##### Working data #####

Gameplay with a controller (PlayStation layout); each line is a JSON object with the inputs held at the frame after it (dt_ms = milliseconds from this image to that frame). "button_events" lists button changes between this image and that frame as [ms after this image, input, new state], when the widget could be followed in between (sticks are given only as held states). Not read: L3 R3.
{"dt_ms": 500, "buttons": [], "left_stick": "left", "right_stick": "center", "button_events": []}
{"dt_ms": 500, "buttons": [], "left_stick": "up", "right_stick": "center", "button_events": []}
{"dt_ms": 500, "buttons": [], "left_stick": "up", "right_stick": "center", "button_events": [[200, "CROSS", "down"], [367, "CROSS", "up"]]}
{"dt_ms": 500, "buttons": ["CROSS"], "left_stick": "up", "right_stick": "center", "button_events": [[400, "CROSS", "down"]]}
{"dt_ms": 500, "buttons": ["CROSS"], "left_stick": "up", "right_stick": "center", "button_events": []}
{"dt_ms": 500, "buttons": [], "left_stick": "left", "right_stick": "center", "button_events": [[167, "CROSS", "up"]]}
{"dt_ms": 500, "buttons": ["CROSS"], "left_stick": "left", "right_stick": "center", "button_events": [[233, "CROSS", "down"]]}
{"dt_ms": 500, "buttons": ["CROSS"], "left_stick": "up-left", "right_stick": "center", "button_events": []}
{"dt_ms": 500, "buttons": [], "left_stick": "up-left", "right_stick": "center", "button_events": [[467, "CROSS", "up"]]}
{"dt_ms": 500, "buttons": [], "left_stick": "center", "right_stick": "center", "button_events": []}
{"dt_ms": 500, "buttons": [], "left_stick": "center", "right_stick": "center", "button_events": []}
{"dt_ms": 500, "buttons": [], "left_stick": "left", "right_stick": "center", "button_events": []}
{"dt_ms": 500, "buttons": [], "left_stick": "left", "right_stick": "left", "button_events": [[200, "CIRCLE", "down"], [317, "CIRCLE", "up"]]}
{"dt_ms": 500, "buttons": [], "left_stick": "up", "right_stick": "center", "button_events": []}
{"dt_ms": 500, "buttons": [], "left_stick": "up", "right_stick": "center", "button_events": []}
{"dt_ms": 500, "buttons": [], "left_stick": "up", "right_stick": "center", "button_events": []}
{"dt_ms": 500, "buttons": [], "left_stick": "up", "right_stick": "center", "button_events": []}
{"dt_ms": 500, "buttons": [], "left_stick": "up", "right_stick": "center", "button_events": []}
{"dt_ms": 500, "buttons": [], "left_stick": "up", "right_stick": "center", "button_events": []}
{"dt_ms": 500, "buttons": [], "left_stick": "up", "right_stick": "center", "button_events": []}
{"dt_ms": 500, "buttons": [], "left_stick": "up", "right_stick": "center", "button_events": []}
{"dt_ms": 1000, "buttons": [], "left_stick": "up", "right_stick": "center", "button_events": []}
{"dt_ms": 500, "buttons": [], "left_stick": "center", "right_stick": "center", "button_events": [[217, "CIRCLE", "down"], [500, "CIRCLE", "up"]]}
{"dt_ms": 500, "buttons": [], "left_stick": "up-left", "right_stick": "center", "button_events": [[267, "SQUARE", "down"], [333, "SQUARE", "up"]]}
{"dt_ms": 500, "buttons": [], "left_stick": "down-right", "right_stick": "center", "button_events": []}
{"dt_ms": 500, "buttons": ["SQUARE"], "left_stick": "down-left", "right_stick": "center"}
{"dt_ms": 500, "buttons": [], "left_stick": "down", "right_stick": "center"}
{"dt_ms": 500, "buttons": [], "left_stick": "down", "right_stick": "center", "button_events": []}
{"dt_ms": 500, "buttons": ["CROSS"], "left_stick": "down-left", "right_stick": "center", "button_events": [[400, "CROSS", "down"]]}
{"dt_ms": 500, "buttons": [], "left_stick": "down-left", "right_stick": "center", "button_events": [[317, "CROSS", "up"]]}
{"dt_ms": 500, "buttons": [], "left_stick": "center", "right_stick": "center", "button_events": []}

#####

● What is being asked
Go through the material and copy out every line with "SQUARE" in it.

● Solution for this exercise
{"dt_ms": 500, "buttons": [], "left_stick": "up-left", "right_stick": "center", "button_events": [[267, "SQUARE", "down"], [333, "SQUARE", "up"]]}
{"dt_ms": 500, "buttons": ["SQUARE"], "left_stick": "down-left", "right_stick": "center"}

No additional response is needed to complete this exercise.